O corte de três árvores do bosque da Faculdade de Educação na UFC, para a construção de um anexo, foi impedido por um grupo de manifestantes ontem. Eles são contrários à derrubada de árvores antigas e propõem o tombamento

Érica Azevedo
da Redação

26 Jan 2008 - 00h31min

 Os manifestantes deram um abraço simbólico nas árvores. Eles farão vigilância no fim de semana(Foto: EVILÁSIO BEZERRA)
A construção de um prédio anexo às Casas de Cultura Estrangeira da Universidade Federal do Ceará (UFC) está chamando atenção de estudantes, professores e moradores do bairro Benfica. Isto porque o projeto da nova instalação prevê a derrubada de três árvores antigas do bosque da Faculdade de Educação (Faced). Para impedir a retirada das árvores, o Comitê Pró-Tombamento das Árvores do Benfica reuniu estudantes, moradores e professores da UFC ontem para um protesto ao lado das árvores, que já tiveram as copas podadas. A derrubada foi paralisada e uma reunião ocorrerá na próxima segunda-feira para reavaliar o projeto de construção do novo prédio.

Durante o protesto de ontem, os manifestantes tamparam o buraco cavado ao redor das árvores e implantaram uma vigilância, que vai funcionar durante o fim de semana, para evitar que a obra seja retomada até segunda-feira. Um novo protesto foi feito à tarde para reforçar a fiscalização da preservação das árvores. "A universidade diz que a derrubada das árvores é legal, mas não convence. Nós pedimos para ver o projeto da construção do novo prédio ao reitor para avaliarmos alternativas para essa construção, para não cortar as árvores", reivindicou o morador do Benfica, José Carlos, que participou do protesto.

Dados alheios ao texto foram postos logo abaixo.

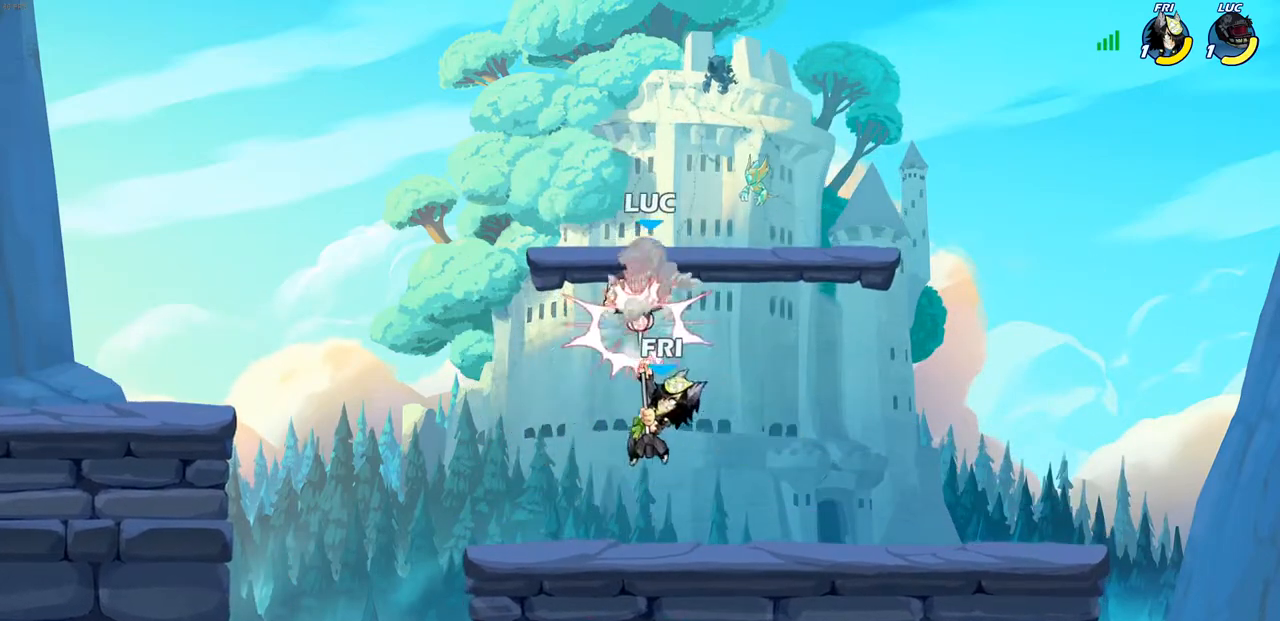
{"buttons": [], "left_stick": "down", "right_stick": "center", "events": [[100, "left_stick", "left"], [200, "left_stick", "center"], [400, "left_stick", "down"]]}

O pró-reitor de planejamento da UFC, professor Ernesto Pitombeira, garantiu que haverá uma reunião na próxima segunda-feira, com integrantes do protesto e com o reitor da UFC, Ícaro de Sousa, para que sejam apresentadas alternativas para a construção do novo prédio. "Estamos cortando (as árvores) porque temos autorização. Esse prédio é uma aspiração muito antiga. Temos uma quantidade de cinco mil estudantes nas Casas de Cultura, cujas instalações estão saturadas e a gente já faz um projeto tentando intervir o mínimo possível", ressaltou.

E-MAIS

O pró-reitor de planejamento da UFC, professor Ernesto Pitombeira, disse que a alternativa de construção de uma nova instalação para as Casas de Cultura no Campus do Pici está descartada. "A alternativa para atender às Casas de Cultura é de uma estrutura que esteja perto. Não podemos fazer uma estrutura no Pici".

Segundo o agrônomo do distrito de meio ambiente da Secretaria Regional IV (Ser IV), Juciê Alves Aguiar, o corte das árvores não é ilegal porque é necessário para uma edificação. "Só autorizamos a retirada de árvores quando estritamente necessário, quando a arbórea está doente ou quando impede uma construção civil.

Juciê informou que a universidade pediu a retirada de três árvores. "Autorizamos duas. Para a terceira foi autorizado o transplantio em bloco, tirar de um lugar para outro". Ele explicou que não daria para deslocar as outras duas árvores porque as raizes são profundas e abertas, o que impede o transporte.